Donnerstag, 14. April 2011

Operational Excellence and Demand-Driven Manufacturing

In this great report Alfred Sherk is examing Operational Excellence and demand-driven manufacturing.


Operational Excellence and Demand-Driven Manufacturing

The pharmaceutical industry is facing enormous pricing pressure around the world and it is especially intense in the United States as drug costs are a significant part of the debate on healthcare reform. The leading pharmaceutical companies understand the long term consequences to their industry. Even more troubling, a recent McKinsey & Co. analysis of the pharmaceutical industry, estimates that “the internal rate of return (IRR) on small-molecule R&D is now around 7.5%, which is less than the industry's cost of capital”1 Consequently, operational excellence has become a key component of their business strategies to ensure their long term vitality.

Operational excellence, stated simply, is minimizing waste while maximizing customer value. Value is defined from the perspective of both the external and internal customer in a measurable manner. The Lean movement has developed important key performance indicators for measuring an operation’s performance and bench marking its performance against the achievements of best-in-class organizations.

According to Womack and Jones, there are seven types of process waste – rework, overproduction, excess inventories, non-value added process steps, excess people movement, excess material transportation, waiting, and non-value added goods of services.
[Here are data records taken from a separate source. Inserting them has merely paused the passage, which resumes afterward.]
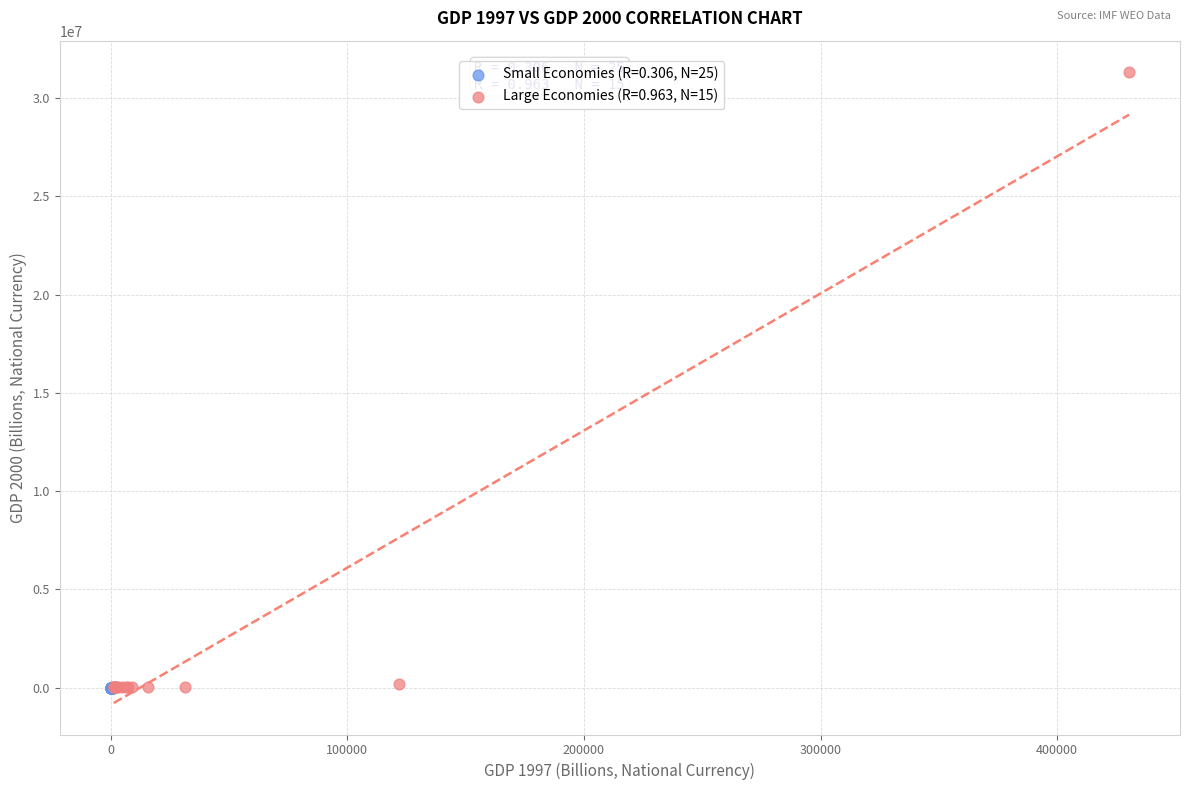

Which series has the largest Y range (max minus min)?

Large Economies (R=0.963, N=15)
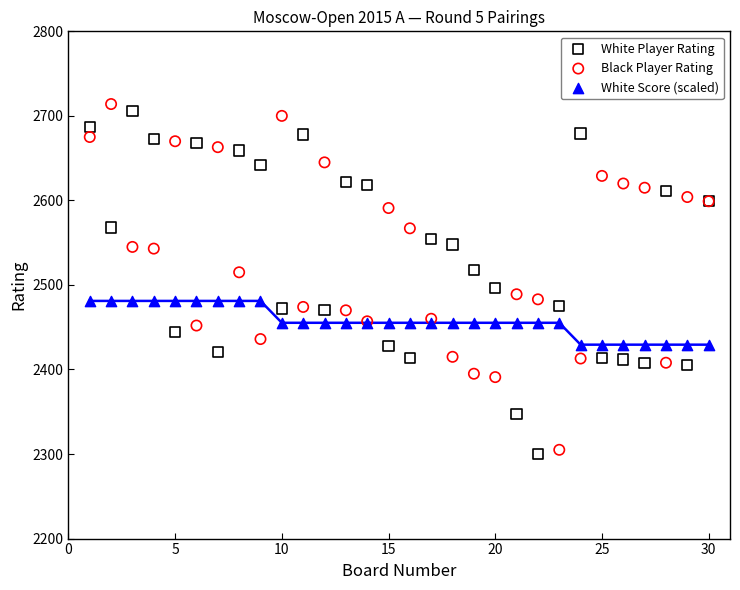

What is the X range (max minus min) for the scatter plot?

29.0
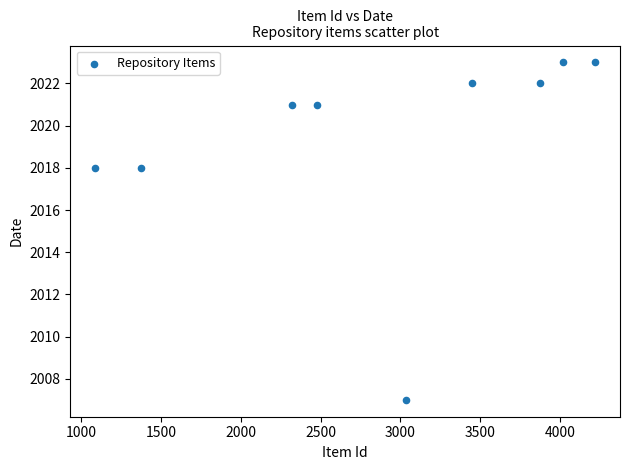

What is the average X value?

2873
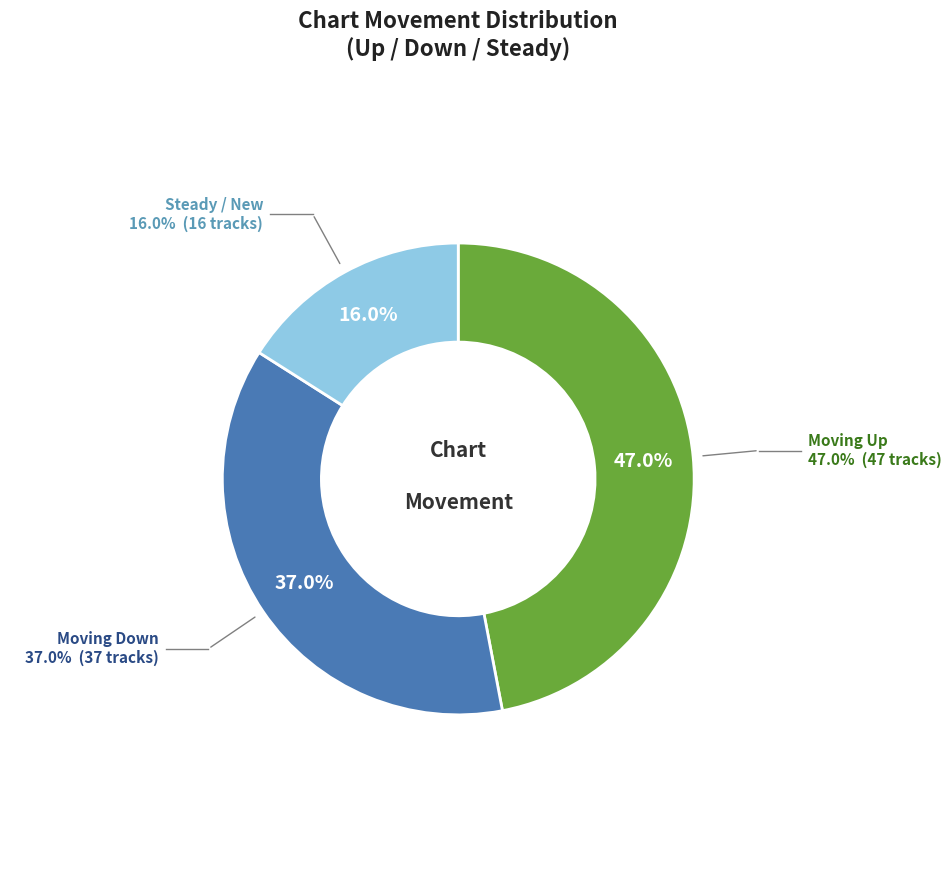

Is there any slice that represents more than half of the pie?

No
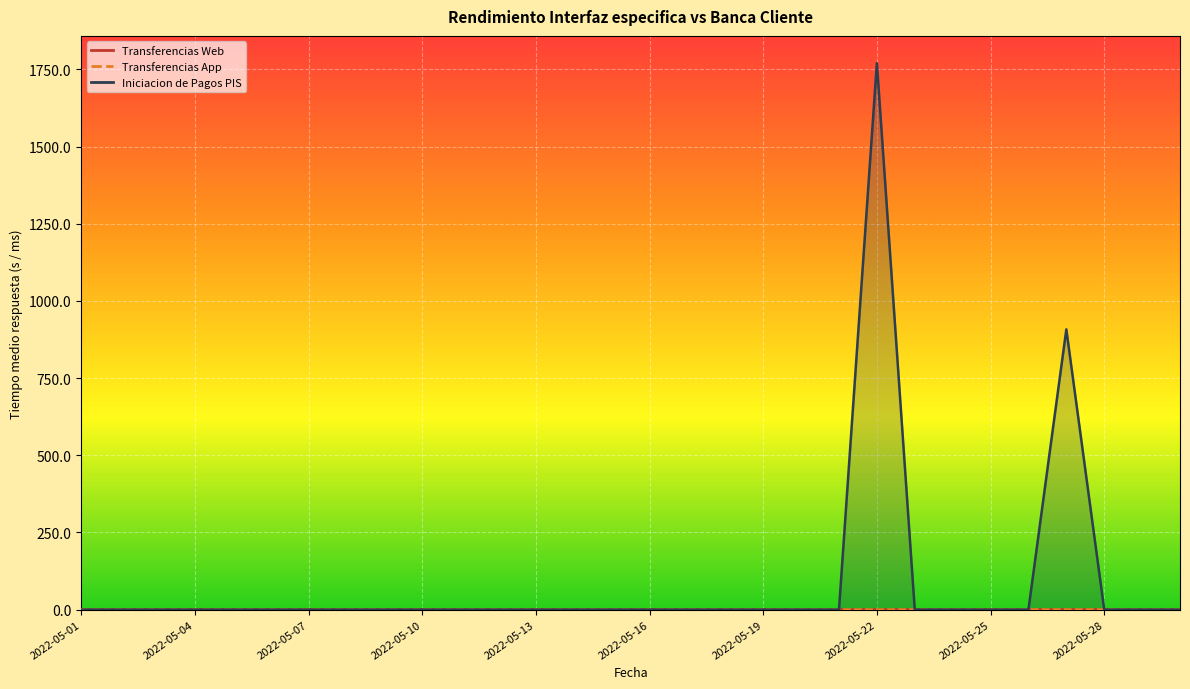

True or false: Transferencias App has a value of 1.5 at 2022-05-25.

False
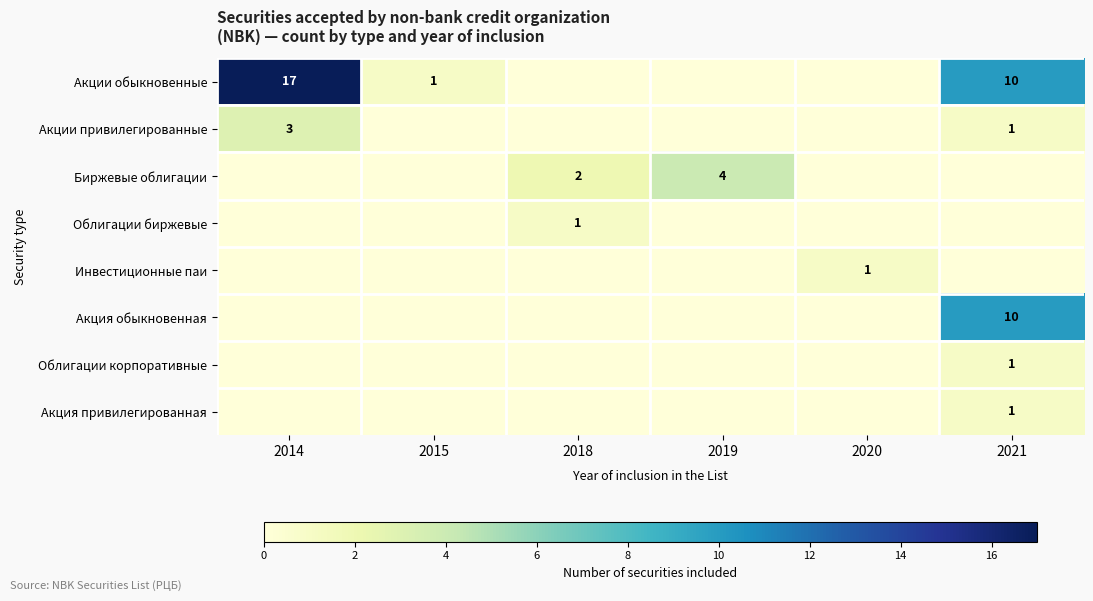

The Акция привилегированная series shows 1 at 2021. True or false?

True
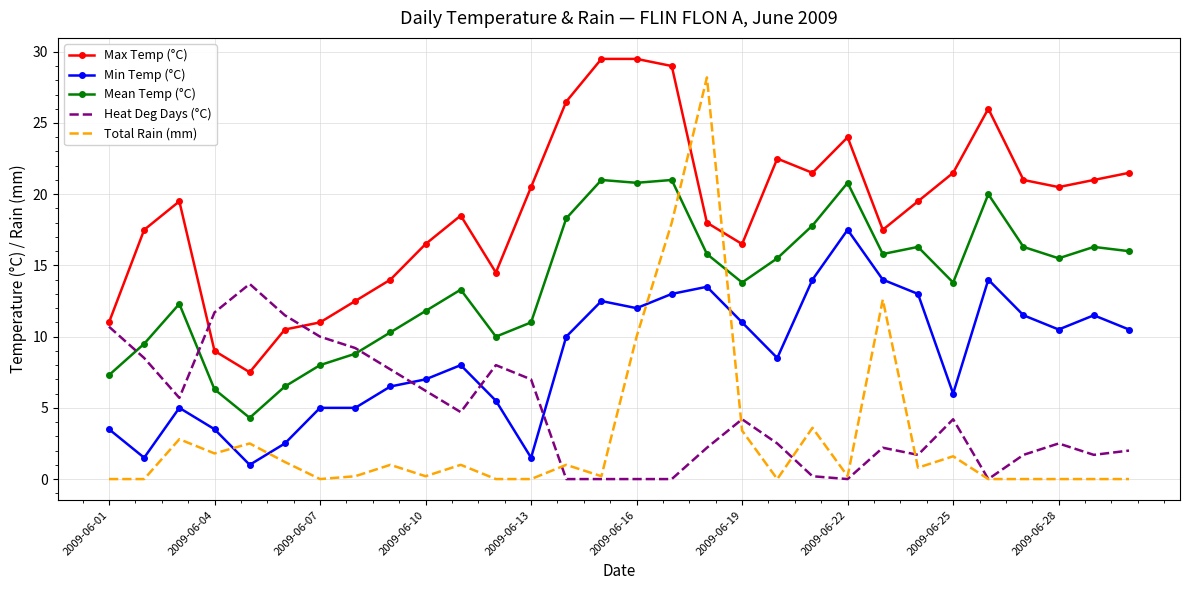

True or false: Mean Temp (°C) and Min Temp (°C) intersect in this chart.

False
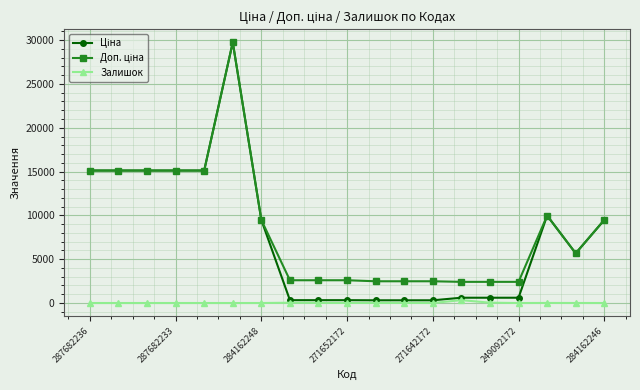

True or false: Залишок has more than 2 interior local peaks.

True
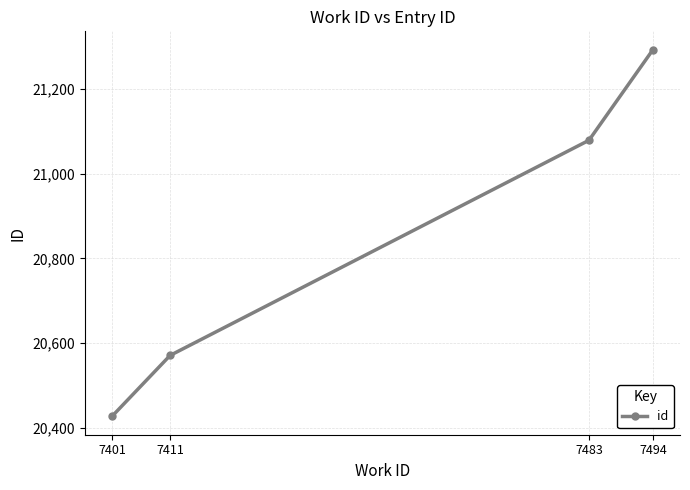

Reading right to left, transcribe all the data shown in this chart.

21293	21079	20571	20427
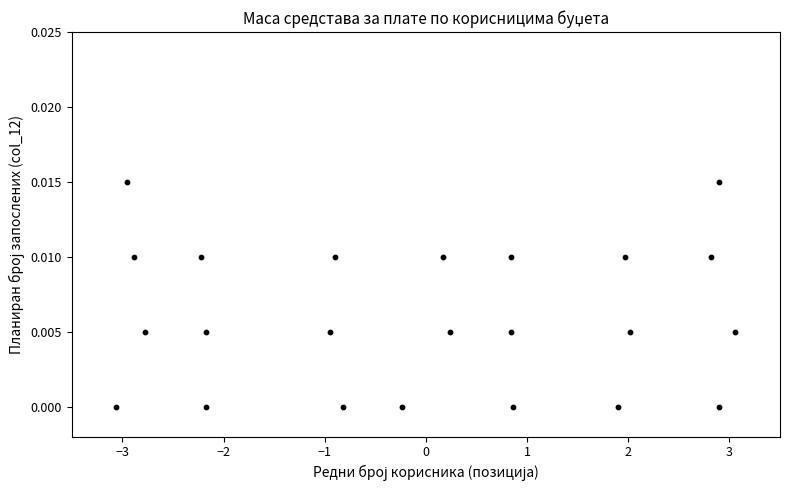

What is the range of X values (max minus min)?

6.1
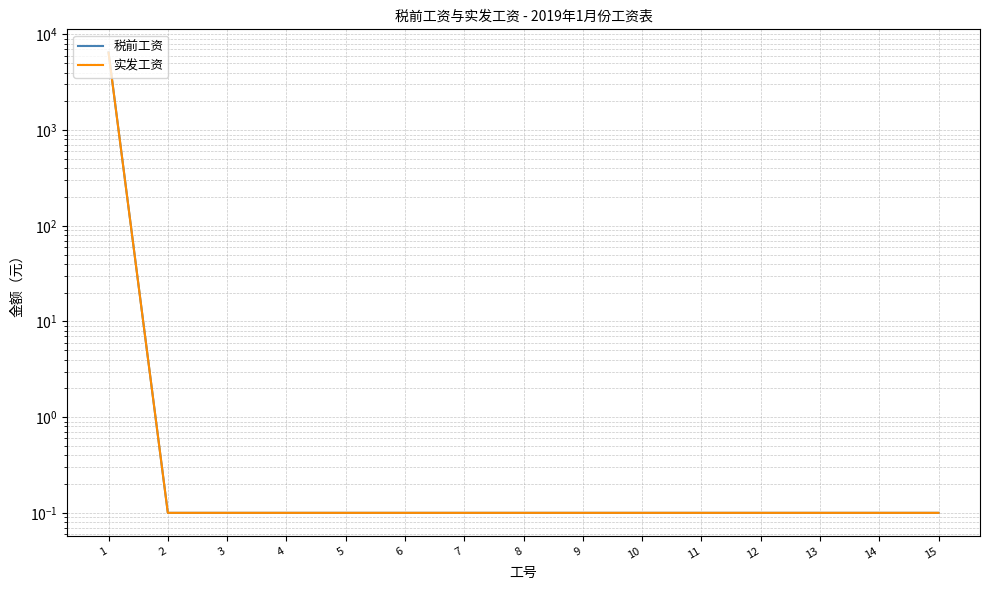

What is the sum of all 实发工资 values?

6456.4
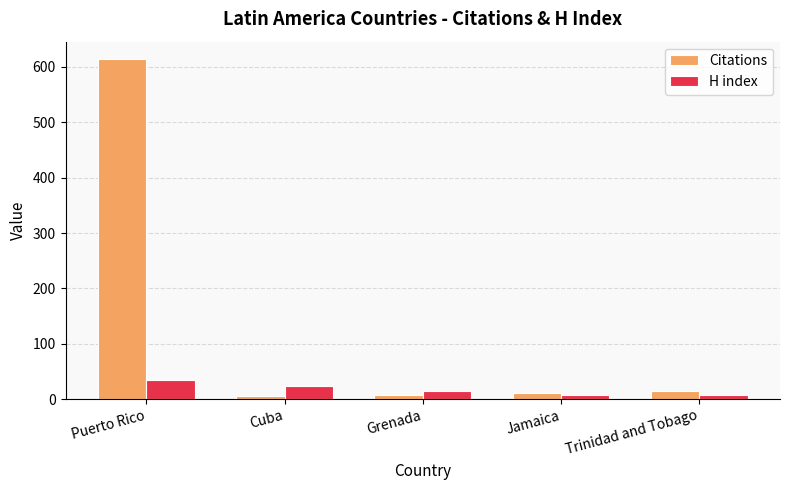

What is the label of the 5th bar from the left?

Trinidad and Tobago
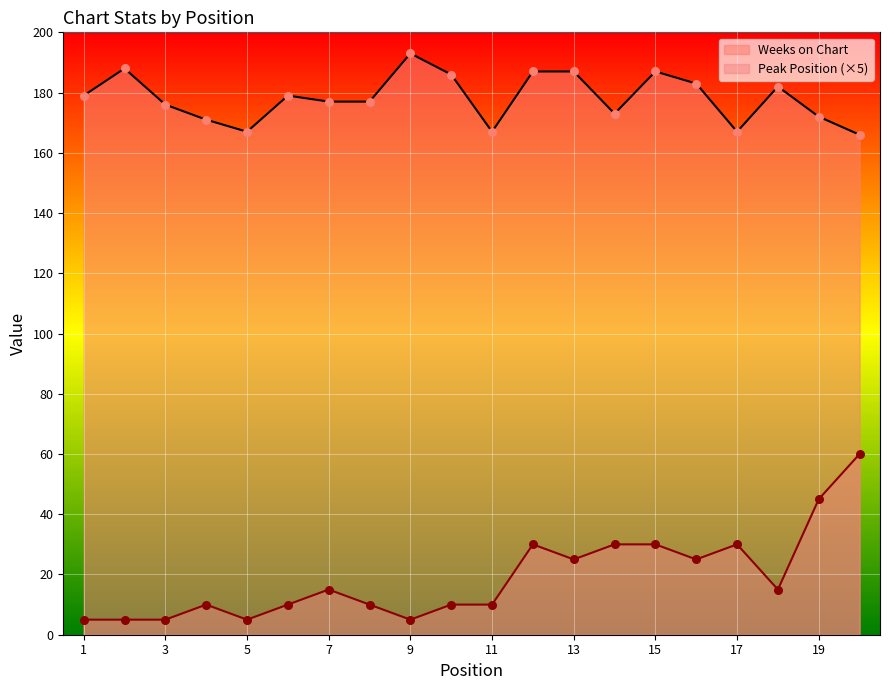

At how many categories does at least one series exceed 114?

20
In the pharmaceutical industry, waiting and excess inventory are significant sources of process waste and often mask underlying work process deficiencies.

A common pharmaceutical practice is to plan global distribution requirements 90 days in advance and carry significant inventory levels to protect service. Since the value and importance of its products is very high, protecting high service levels at the point of consumption is a necessity. Nevertheless, the median inventory turn, industry wide, is just 3.4 turns2. The time that it takes to move from end-to-end consumes a substantial portion of the product’s shelf life. Furthermore, as competitive product substitution is an inherent aspect of the generic market, more responsive suppliers gain competitive advantage.

Access the full report and download the free PDF now: Operational Excellence by Alfred Sherk

End-to-end Throughput Time

Reducing the overall throughput time from end-to-end, from the first chemical reaction all the way through distribution, improves market responsiveness, reduces risk through less exposure time and improves profitability. Just as importantly, from an operational excellence perspective, it exposes inefficient or even incapable processes that are masked by high inventories and long lead times. 

Novartis’ continuous manufacturing paradigm, a component of their Lean program, has led to the reduction of their overall throughput time from 550 days to 200 days for some of their major products and they see the opportunity to get it to just 1 month3.

In the pharmaceutical industry there are three main challenges to operational excellence: demand visibility, collaboration and determining the right operational response. On the surface, these items would appear to be straightforward to address but are in fact very difficult due to the complexity of the total order-to-fulfillment process.